The U.S. has been criticized, especially by human rights groups, for rushing too fast into Burma after its rulers “opened” the resource-rich but undeveloped country to investment. But the reality is that the U.S. is still lagging far behind Japan in exploring new business ventures in Burma, writes Reuters in a special report:

A fast-track deal negotiated in less than a year has paved the way for Japan to provide at least $18 billion in aid, investment and debt forgiveness from government and private sources.

In addition to this deal, Reuters has learned that Japan will provide up to $3.2 billion in new lending to build another special economic zone and deep-sea port in Dawei, in southern Myanmar, which would be developed into Southeast Asia’s largest industrial complex.

The deals have made Japan a major player overnight in the opening of Myanmar.

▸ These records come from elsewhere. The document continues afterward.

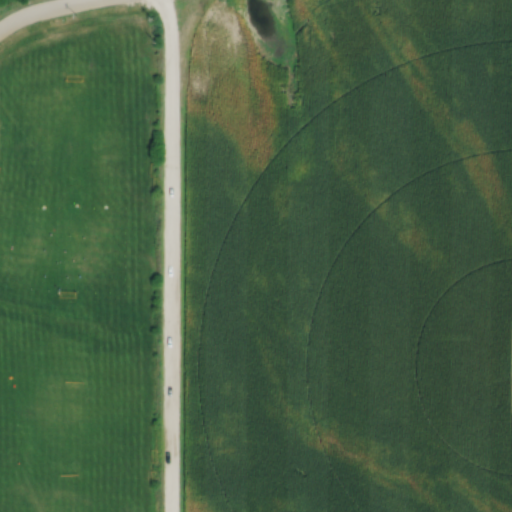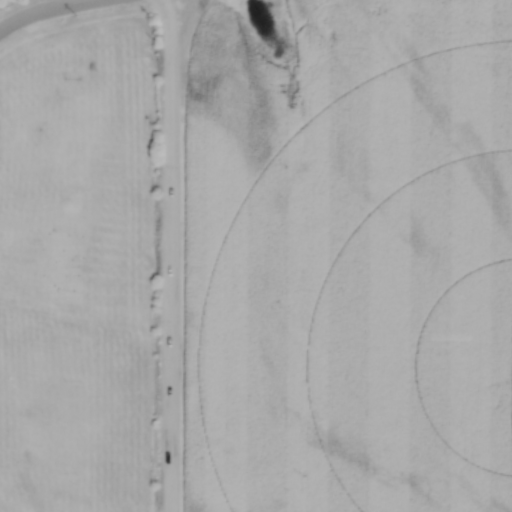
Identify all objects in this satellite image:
road: (39, 9)
road: (169, 255)
park: (70, 436)
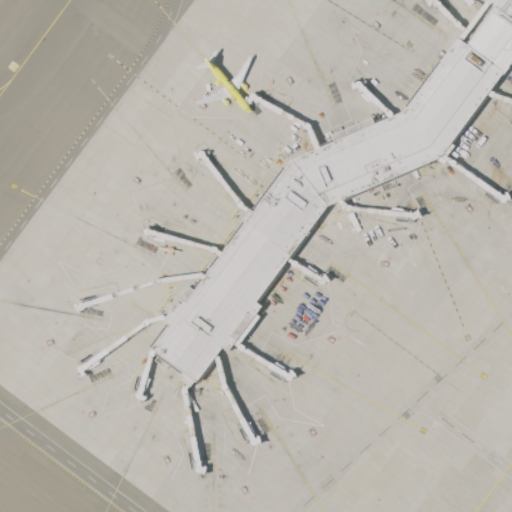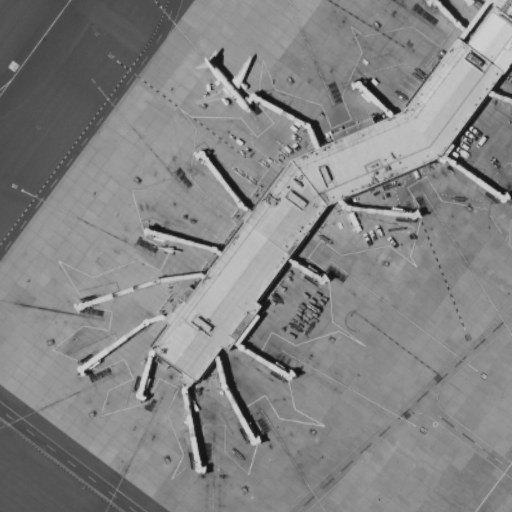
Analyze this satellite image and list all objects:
airport taxiway: (35, 47)
airport terminal: (510, 63)
building: (510, 63)
airport taxiway: (6, 83)
airport terminal: (330, 192)
building: (330, 192)
airport: (256, 256)
airport apron: (279, 276)
road: (53, 283)
road: (402, 411)
road: (464, 434)
airport taxiway: (492, 486)
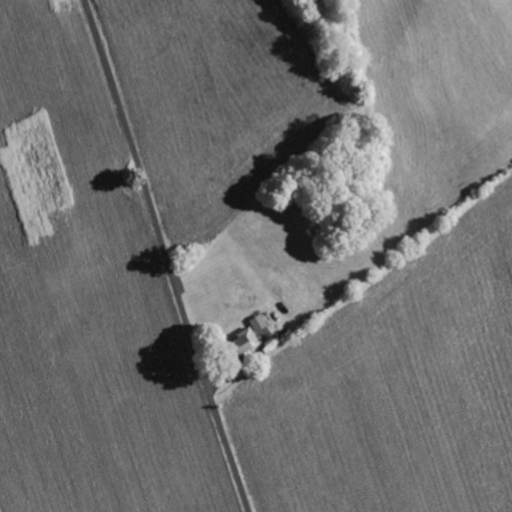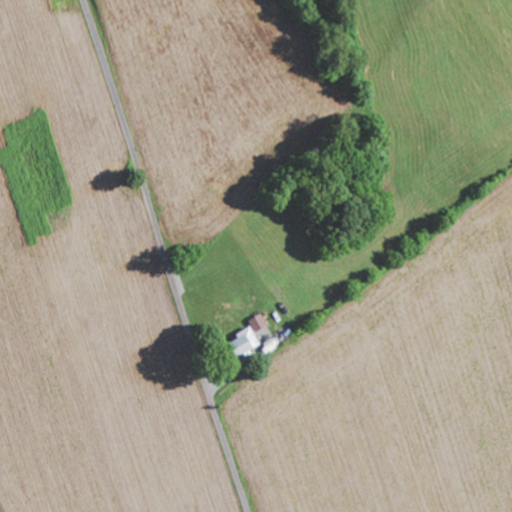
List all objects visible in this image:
road: (166, 256)
building: (259, 323)
building: (244, 343)
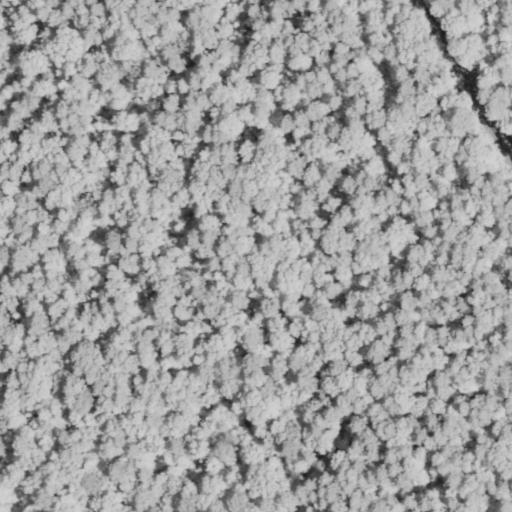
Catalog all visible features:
road: (466, 80)
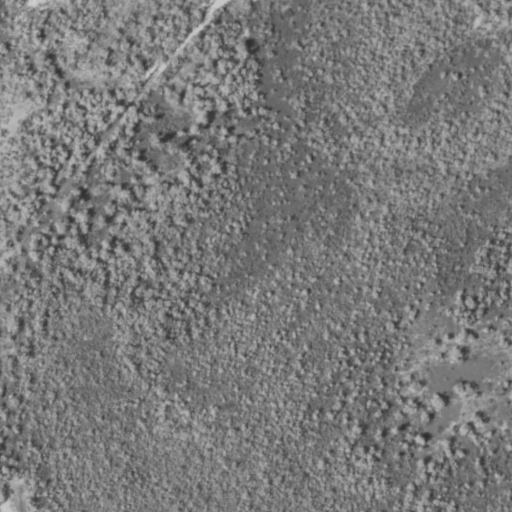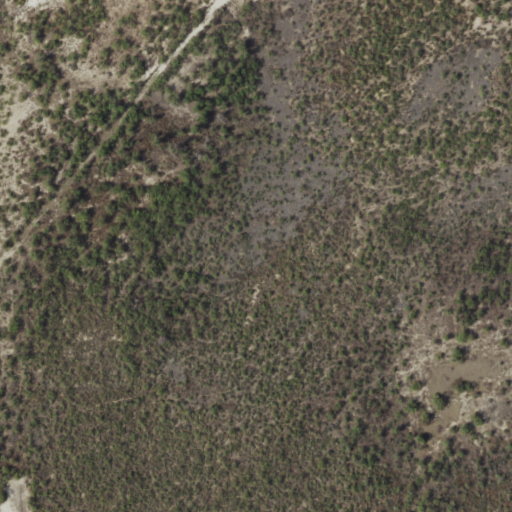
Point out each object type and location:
road: (22, 11)
road: (112, 133)
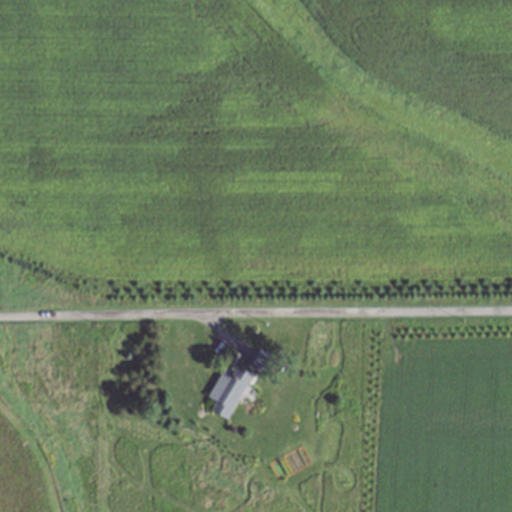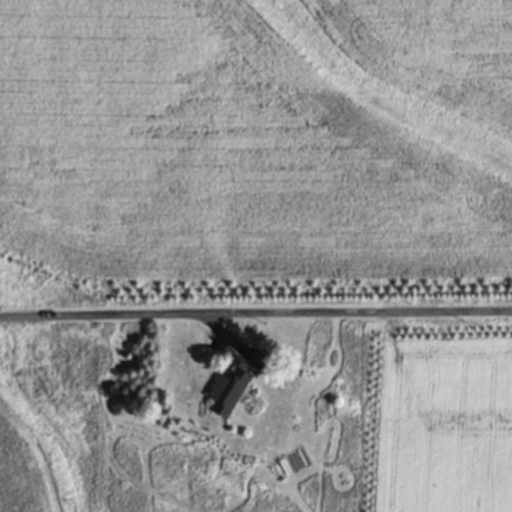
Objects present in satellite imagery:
road: (256, 316)
building: (263, 361)
building: (228, 390)
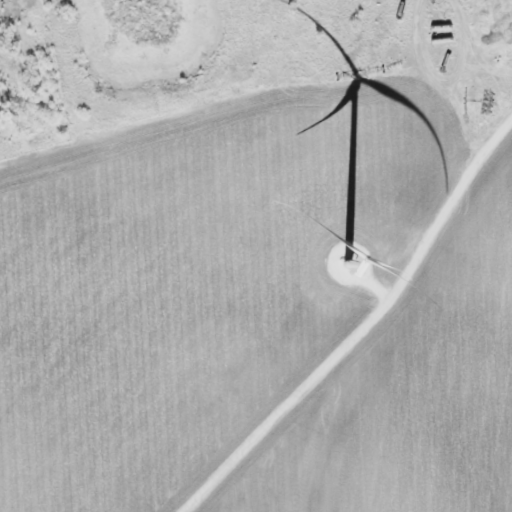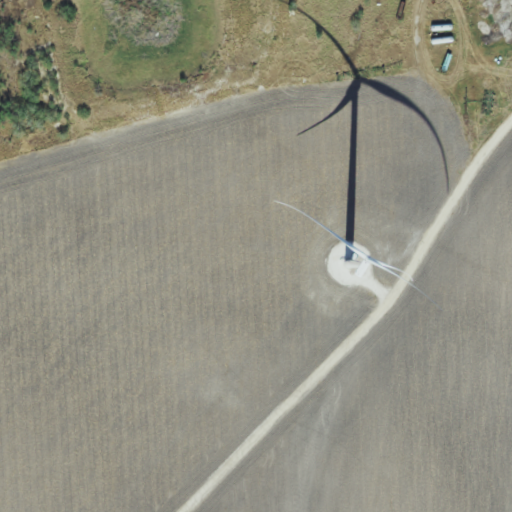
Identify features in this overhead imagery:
wind turbine: (346, 254)
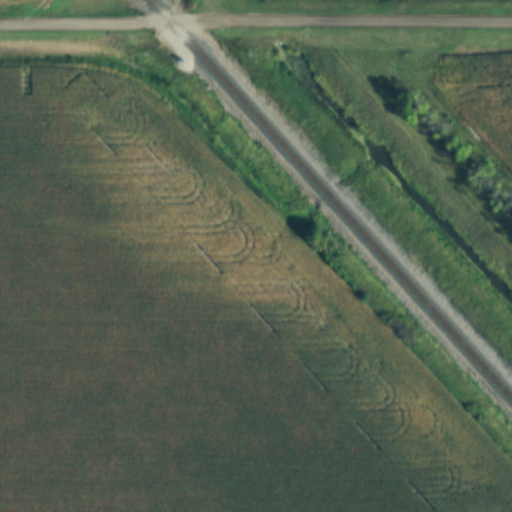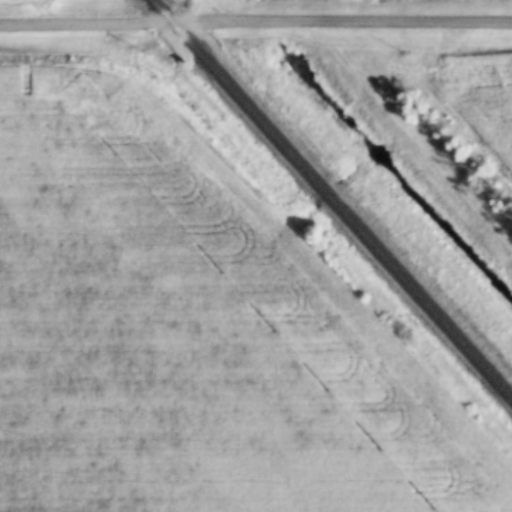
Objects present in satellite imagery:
road: (255, 22)
railway: (330, 200)
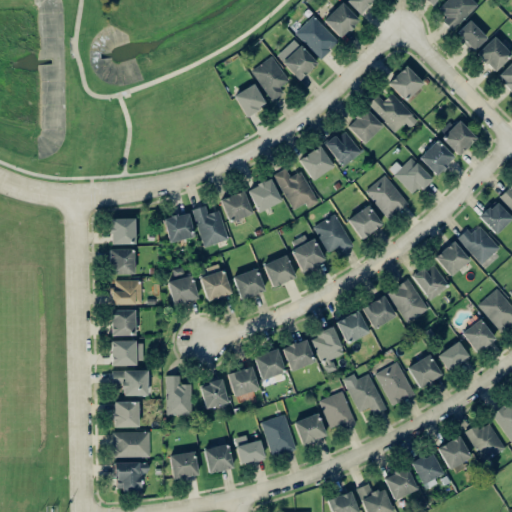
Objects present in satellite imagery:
building: (432, 1)
building: (359, 4)
building: (456, 10)
building: (340, 19)
building: (470, 34)
river: (170, 35)
building: (316, 36)
building: (493, 53)
river: (72, 58)
building: (295, 58)
river: (21, 63)
building: (506, 75)
building: (269, 76)
building: (404, 82)
road: (148, 83)
road: (455, 85)
building: (248, 99)
building: (391, 111)
building: (364, 125)
road: (129, 133)
building: (457, 136)
building: (342, 147)
road: (256, 150)
building: (435, 156)
building: (315, 162)
road: (146, 170)
building: (410, 174)
road: (92, 186)
building: (295, 188)
road: (37, 190)
building: (263, 194)
building: (507, 195)
building: (385, 196)
building: (234, 205)
building: (494, 216)
building: (363, 221)
building: (209, 225)
building: (177, 226)
building: (121, 230)
building: (331, 233)
building: (477, 243)
building: (304, 251)
building: (450, 257)
building: (120, 260)
road: (372, 264)
building: (278, 270)
building: (429, 280)
building: (213, 281)
building: (247, 282)
building: (181, 289)
building: (125, 291)
building: (510, 291)
building: (406, 299)
building: (497, 309)
building: (377, 311)
building: (122, 321)
building: (351, 326)
building: (476, 332)
building: (326, 344)
building: (126, 351)
building: (297, 354)
road: (79, 355)
building: (452, 355)
building: (268, 363)
building: (423, 370)
building: (242, 380)
building: (131, 381)
building: (393, 382)
building: (212, 392)
building: (364, 394)
building: (177, 396)
building: (336, 409)
building: (125, 413)
building: (504, 417)
building: (309, 428)
building: (277, 434)
building: (484, 440)
building: (130, 443)
building: (247, 449)
building: (453, 451)
building: (217, 457)
building: (182, 464)
road: (335, 466)
building: (426, 469)
building: (128, 474)
building: (399, 482)
building: (373, 499)
building: (342, 502)
road: (241, 504)
building: (294, 511)
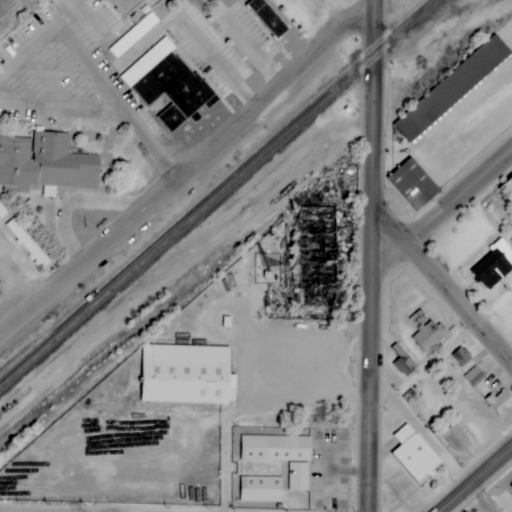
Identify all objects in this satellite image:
building: (124, 5)
building: (124, 5)
railway: (429, 10)
building: (267, 17)
road: (312, 24)
road: (229, 56)
building: (1, 70)
building: (168, 87)
building: (451, 88)
building: (452, 88)
road: (122, 94)
building: (46, 165)
road: (189, 174)
building: (412, 184)
building: (413, 184)
railway: (212, 188)
building: (506, 190)
railway: (219, 193)
building: (2, 211)
road: (449, 217)
road: (376, 255)
building: (494, 264)
road: (23, 270)
road: (462, 306)
building: (427, 332)
building: (462, 356)
road: (443, 362)
road: (267, 368)
building: (187, 374)
building: (475, 376)
building: (499, 400)
building: (456, 438)
road: (436, 440)
building: (415, 453)
building: (280, 455)
building: (281, 455)
road: (475, 479)
building: (259, 489)
building: (261, 489)
road: (482, 498)
road: (39, 506)
road: (145, 510)
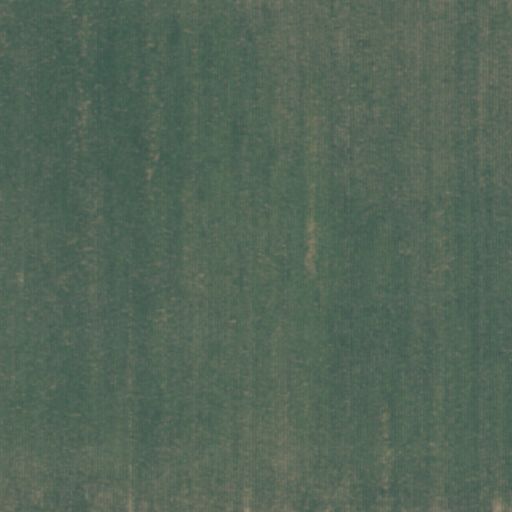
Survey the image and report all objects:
crop: (256, 256)
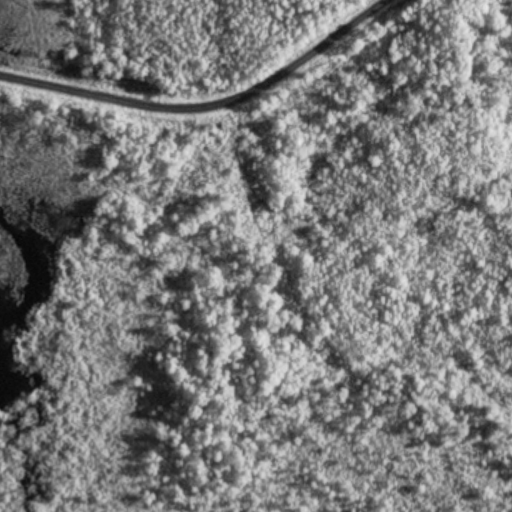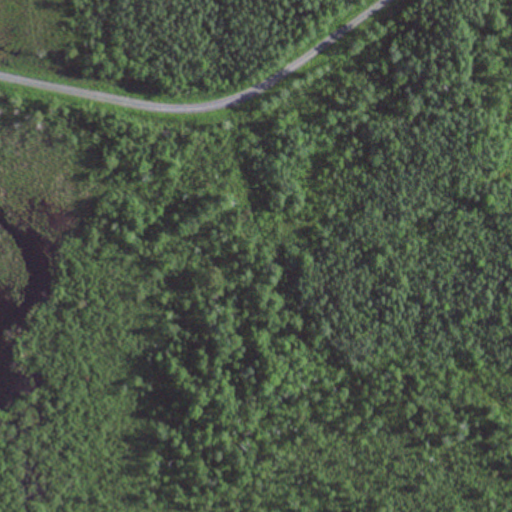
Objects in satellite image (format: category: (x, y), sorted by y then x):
road: (209, 112)
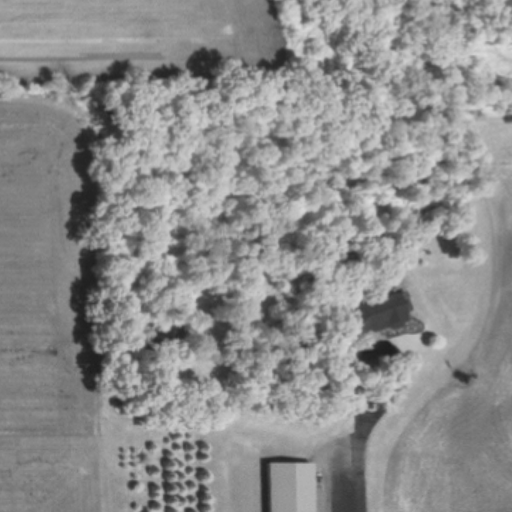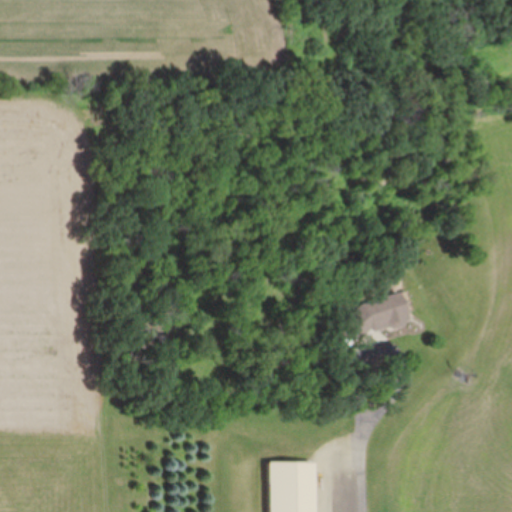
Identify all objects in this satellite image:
building: (375, 314)
road: (370, 385)
road: (370, 475)
building: (295, 486)
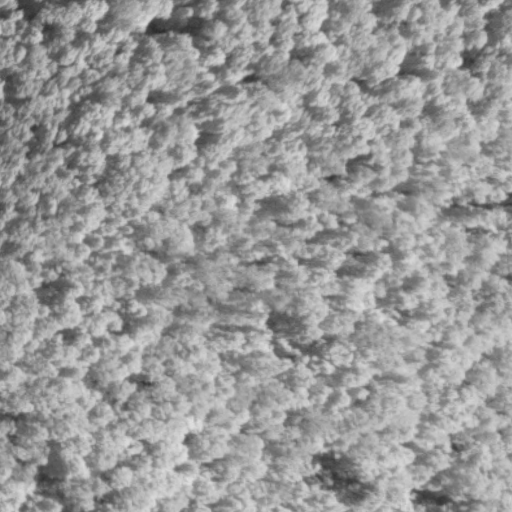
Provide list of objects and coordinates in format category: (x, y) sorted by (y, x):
road: (481, 441)
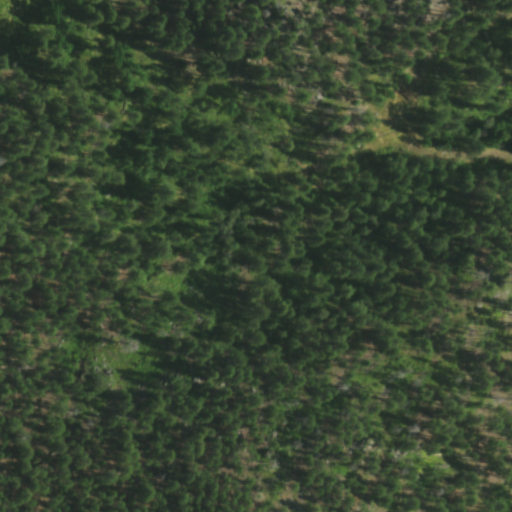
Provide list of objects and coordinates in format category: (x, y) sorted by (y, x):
road: (411, 118)
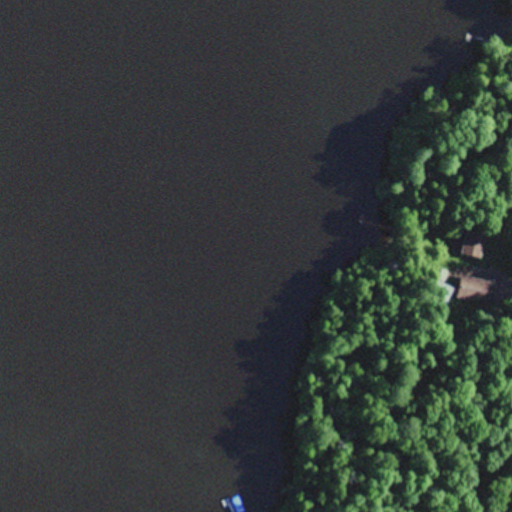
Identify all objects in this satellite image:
building: (466, 245)
building: (470, 292)
building: (440, 295)
road: (496, 492)
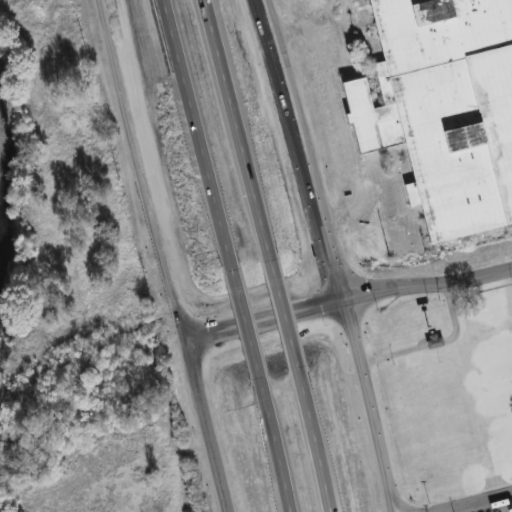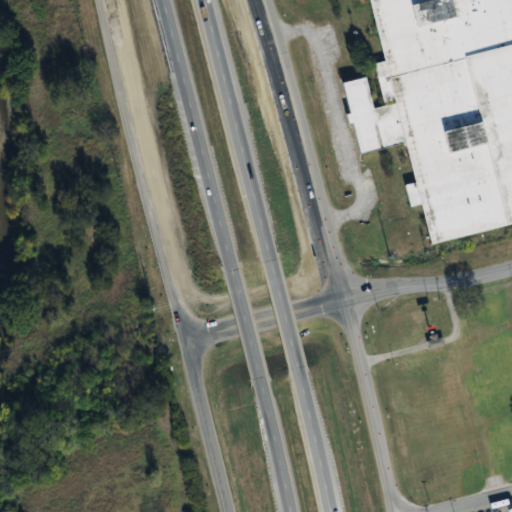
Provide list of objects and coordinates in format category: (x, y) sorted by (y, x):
building: (444, 105)
building: (443, 112)
road: (237, 126)
road: (198, 134)
road: (333, 254)
road: (162, 256)
road: (347, 297)
road: (289, 317)
road: (251, 329)
building: (438, 341)
road: (318, 446)
road: (278, 451)
road: (479, 503)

The part of the Thilawa package that includes debt forgiveness and refinancing adds up to nearly $5 billion, dwarfing the $76 million in aid from the United States in 2011 and 2012 and a two-year package of $200 million the European Union has pledged.

Tokyo appears to have stolen a terrific business opportunity right out from under Beijing’s nose. When the government of Burma began looking for other suitors to escape China’s tight embrace, Japan was first in line. And a once stalwart Chinese ally, one of only two or three such dependable friends in the region, is moving away, making new friendships with China’s biggest rivals.